Tutte le serie tv (così come i film e i libri) si possono capire meglio con una seconda visione. Il rewatch è un’occasione per scovare i dettagli che ci erano sfuggiti. Ci permette di concentrarci su aspetti diversi oppure di rivivere le stesse suggestioni della prima visione. Eppure, ci sono alcune serie tv, più di altre, per le quali un rewatch è obbligatorio, se vogliamo capirci veramente qualcosa. Serie tv talmente cervellotiche che richiedono un livello di attenzione elevatissimo, difficile da mantenere sempre costante. Storie disseminate di indizi nascosti, vicoli ciechi, simboli e chiavi di lettura inaspettate, inseriti spesso proprio nelle prime puntate. Elementi che non avevamo notato e che, di conseguenza, hanno reso più difficile la comprensione della storia stessa. Le 7 serie tv da rivedere che abbiamo inserito in questa lista sono costruite su una mole di informazioni e di dettagli pantagruelica. Vantano un’infinità di personaggi e di intrecci narrativi che è davvero difficile elaborare in una sola volta. Una prima visione che, inevitabilmente, avverrà solo in superficie.
Vediamo quindi 7 serie tv cervellotiche da rivedere (almeno) una seconda volta.
Lost
Lost è un labirinto di trame, di personaggi, di sottotrame, flashback e altre tecniche narrative che ci lasciavano basiti sia nel 2004, cioè al suo esordio, sia oggi, anche dopo l’ennesimo rewatch. Ci avevamo già provato a cimentarci nella titanica impresa di spiegarvi l’epopea della serie tv nel modo più semplice possibile. Sebbene in Lost, di semplice, ci sia davvero poco. Tant’è che siamo ancora qui a dibatterne dopo quasi vent’anni dal suo debutto. E, dopo due decenni, ci sentiamo ancora confusi come Kate, Jack, Hugo, John, Sawyer e gli altri sopravvissuti che arrivarono sull’isola. Lost non è solo una serie tv da rivedere per cogliere nuovi indizi che ci erano sfuggiti durante la prima visione (e che non finiranno mai di spuntare come funghi).

Voci di dati salvate:

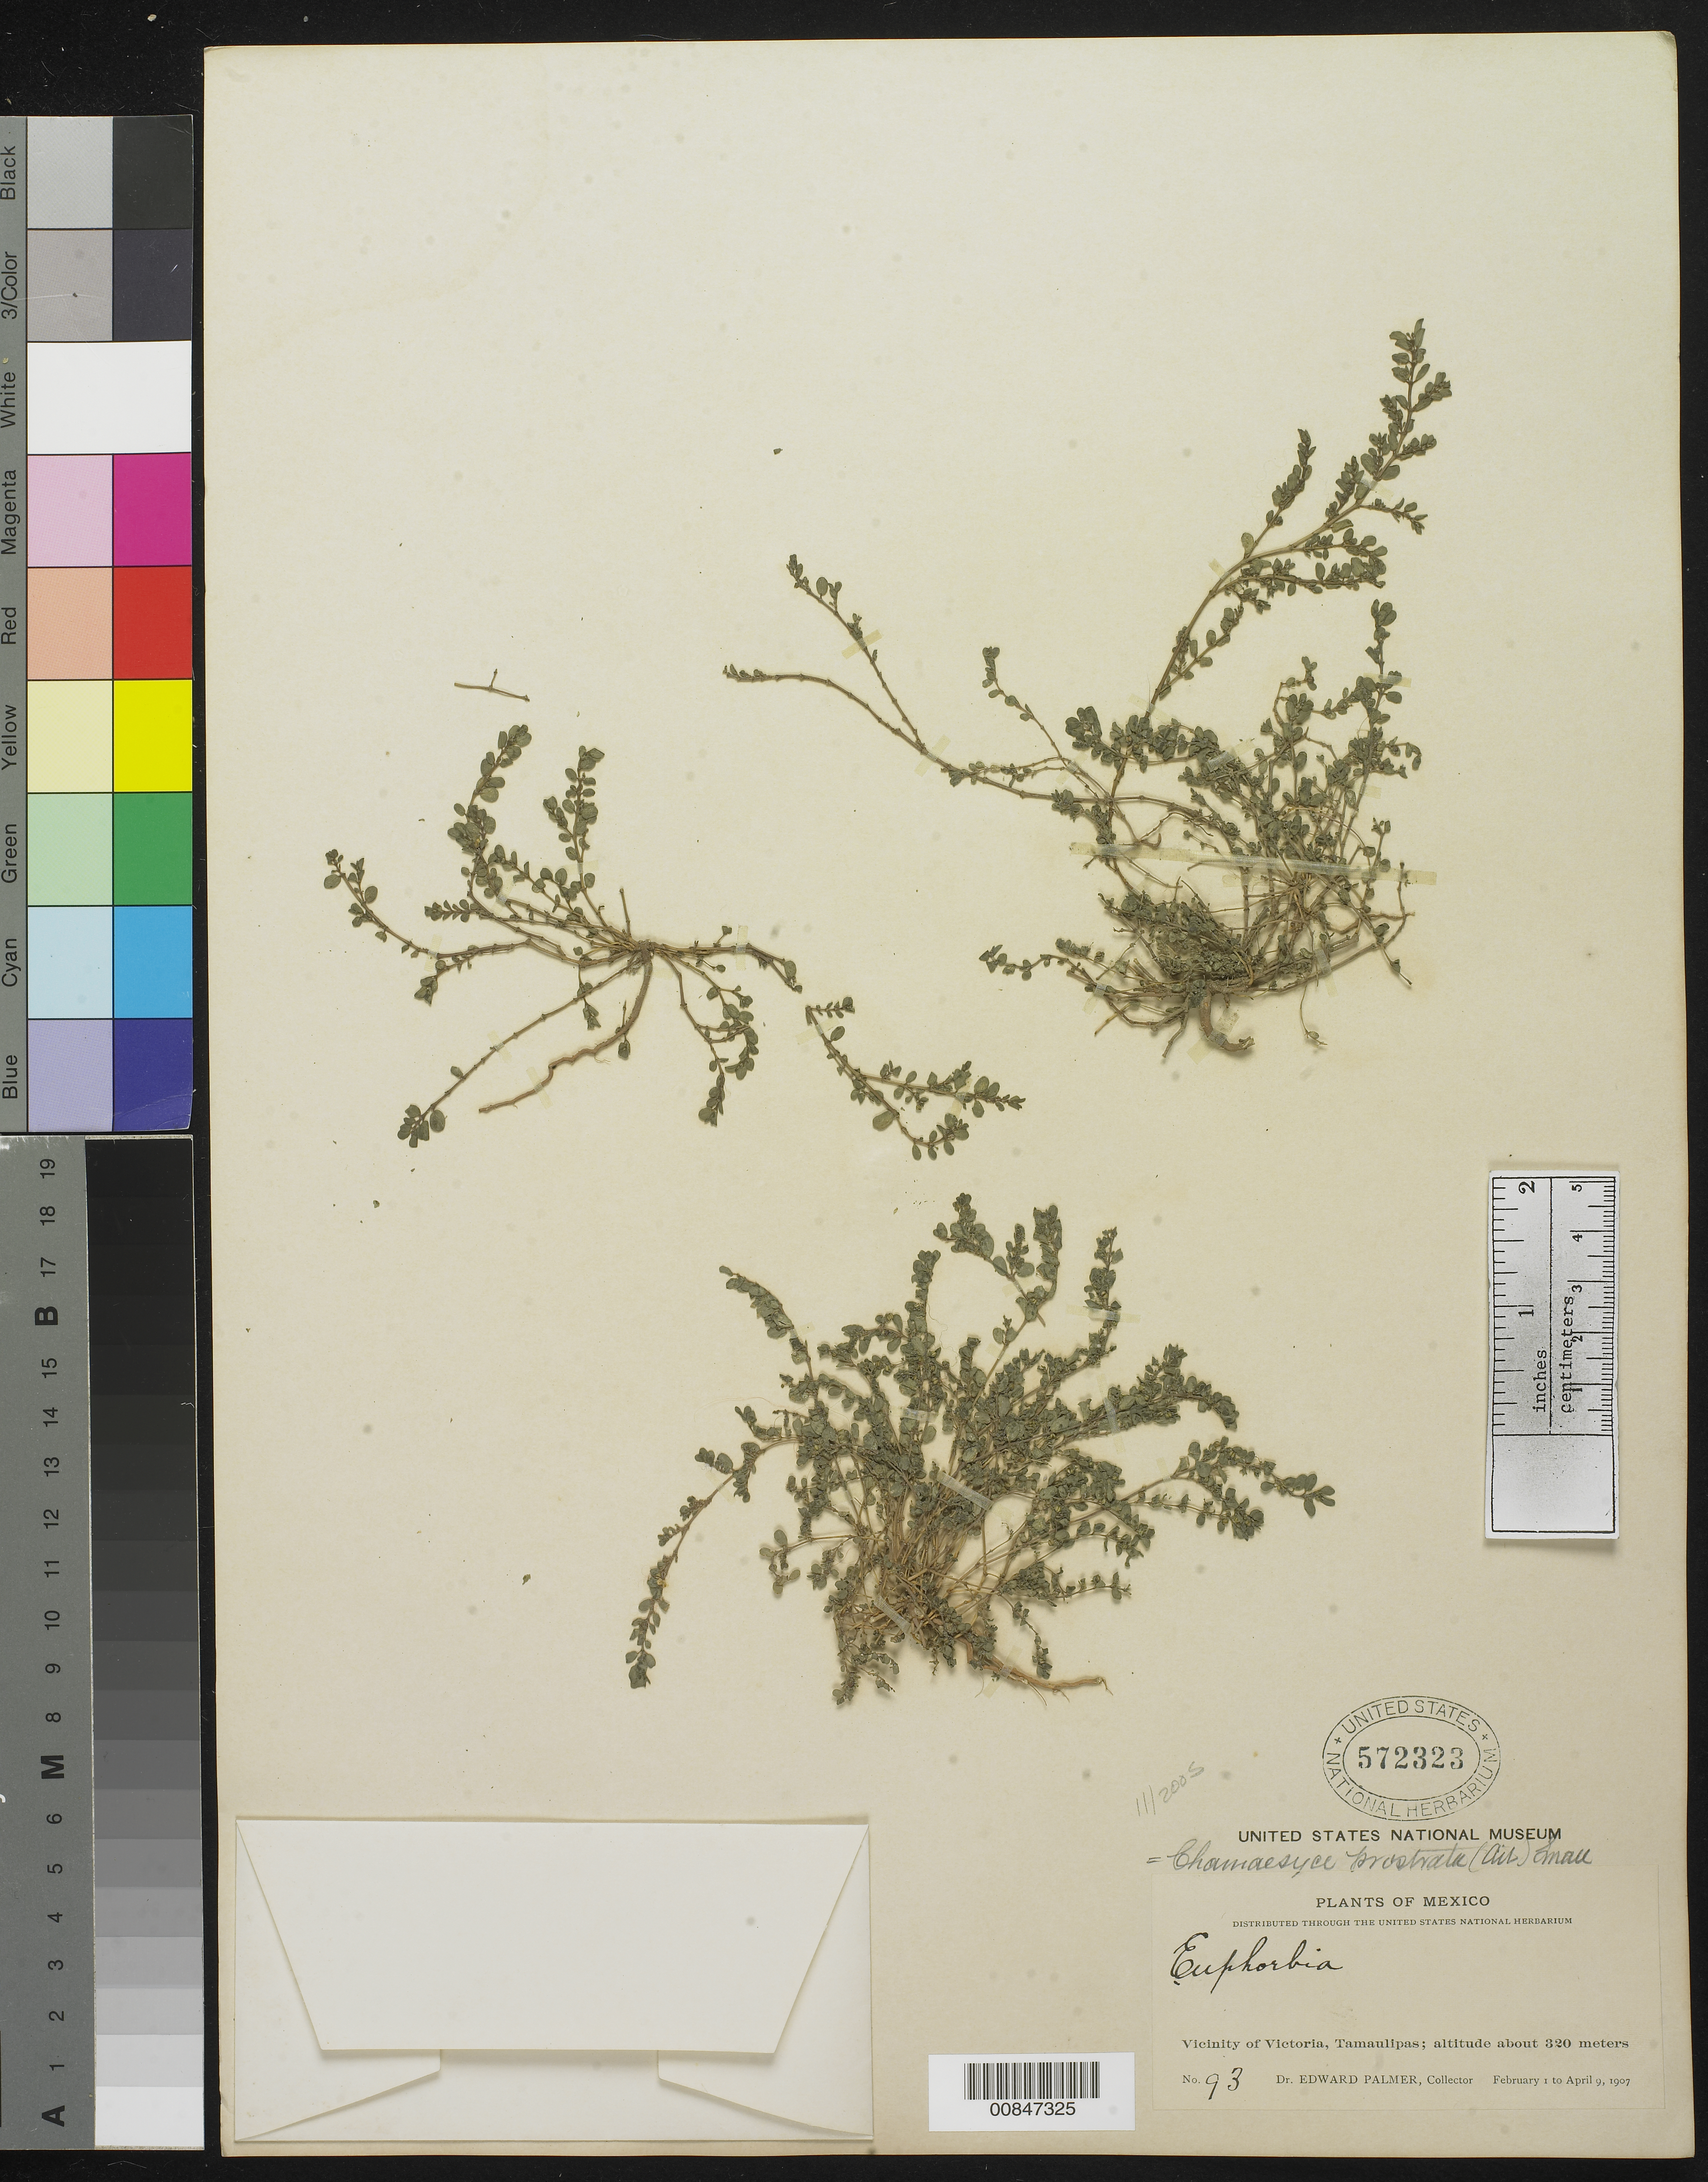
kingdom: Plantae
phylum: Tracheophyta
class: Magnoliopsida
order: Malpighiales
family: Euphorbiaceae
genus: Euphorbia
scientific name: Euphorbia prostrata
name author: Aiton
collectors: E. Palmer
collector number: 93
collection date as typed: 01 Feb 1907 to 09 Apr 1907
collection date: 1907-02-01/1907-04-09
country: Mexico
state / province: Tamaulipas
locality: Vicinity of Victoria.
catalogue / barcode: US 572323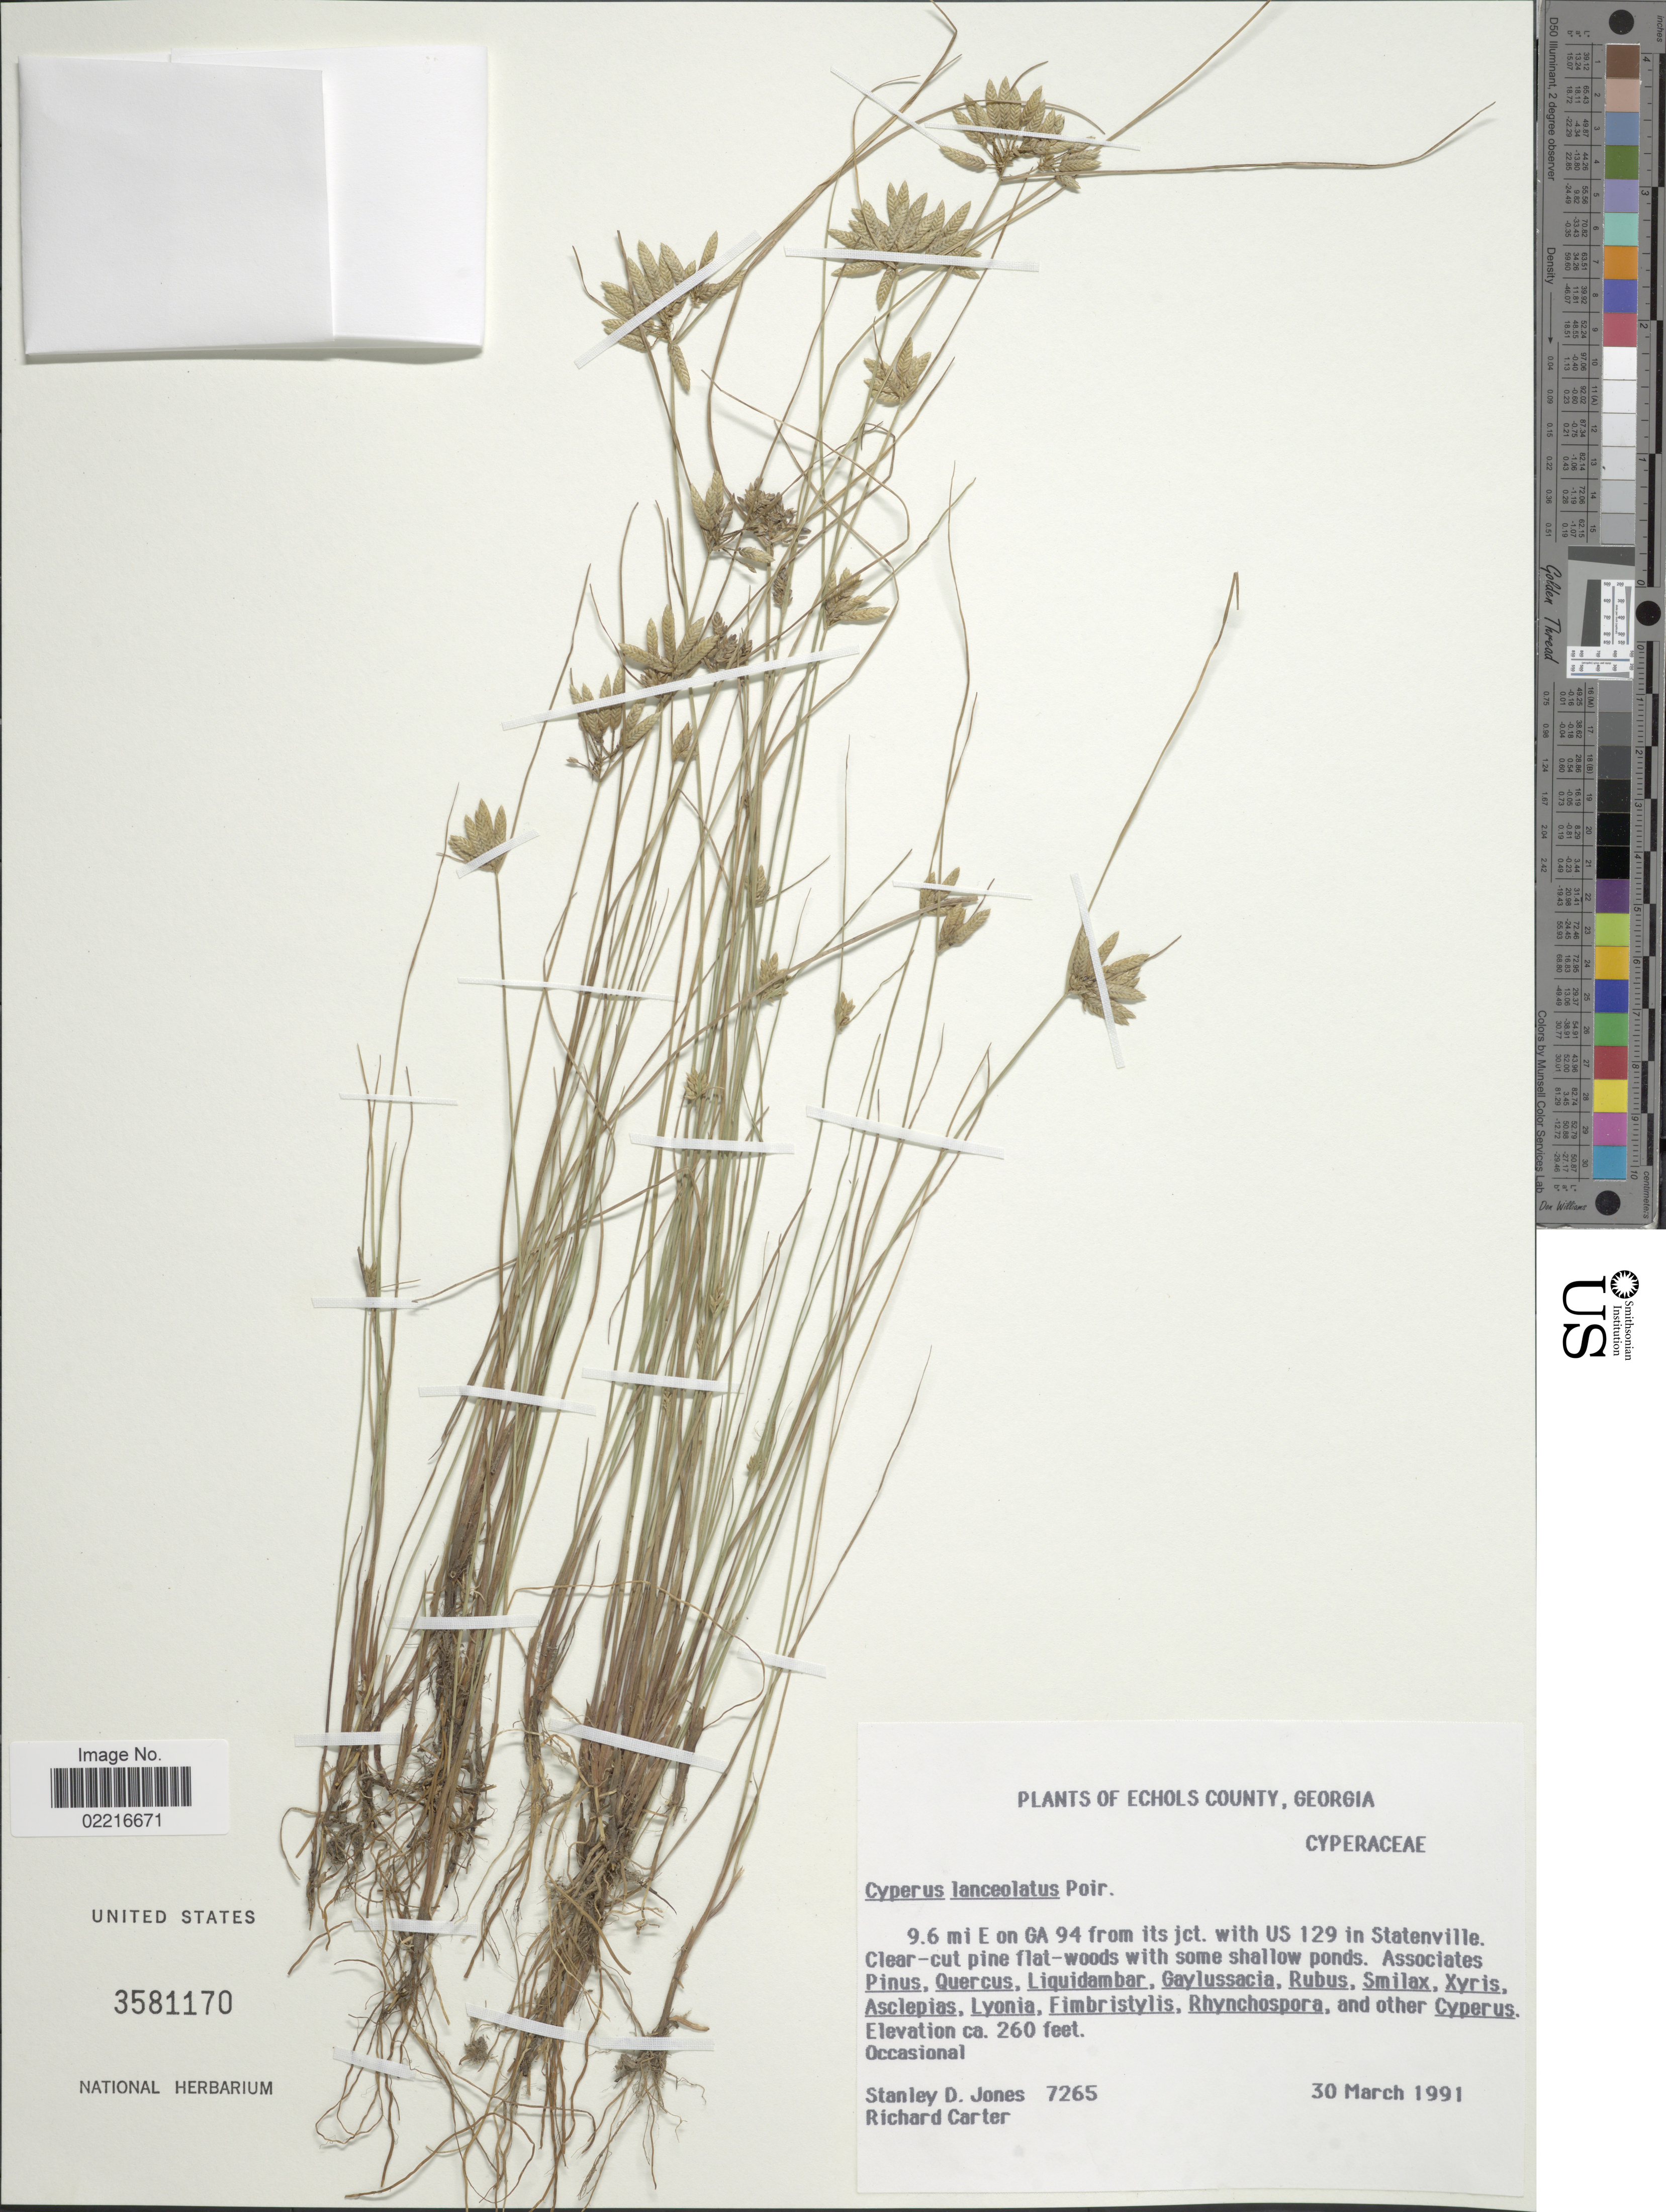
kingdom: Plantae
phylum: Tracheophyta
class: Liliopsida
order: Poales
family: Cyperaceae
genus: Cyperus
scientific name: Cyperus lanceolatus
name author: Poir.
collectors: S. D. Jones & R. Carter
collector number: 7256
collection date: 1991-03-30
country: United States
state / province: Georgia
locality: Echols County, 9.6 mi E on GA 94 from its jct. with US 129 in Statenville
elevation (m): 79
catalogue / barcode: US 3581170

> **Istruzioni**
Riscrivi la parte del testo sulle serie tv da rivedere compresa tra "Vediamo quindi 7" e "spuntare come funghi).", estremi inclusi, sostituendo "funghi" con "margherite".

> **Risposta**
Vediamo quindi 7 serie tv cervellotiche da rivedere (almeno) una seconda volta.
Lost
Lost è un labirinto di trame, di personaggi, di sottotrame, flashback e altre tecniche narrative che ci lasciavano basiti sia nel 2004, cioè al suo esordio, sia oggi, anche dopo l’ennesimo rewatch. Ci avevamo già provato a cimentarci nella titanica impresa di spiegarvi l’epopea della serie tv nel modo più semplice possibile. Sebbene in Lost, di semplice, ci sia davvero poco. Tant’è che siamo ancora qui a dibatterne dopo quasi vent’anni dal suo debutto. E, dopo due decenni, ci sentiamo ancora confusi come Kate, Jack, Hugo, John, Sawyer e gli altri sopravvissuti che arrivarono sull’isola. Lost non è solo una serie tv da rivedere per cogliere nuovi indizi che ci erano sfuggiti durante la prima visione (e che non finiranno mai di spuntare come margherite).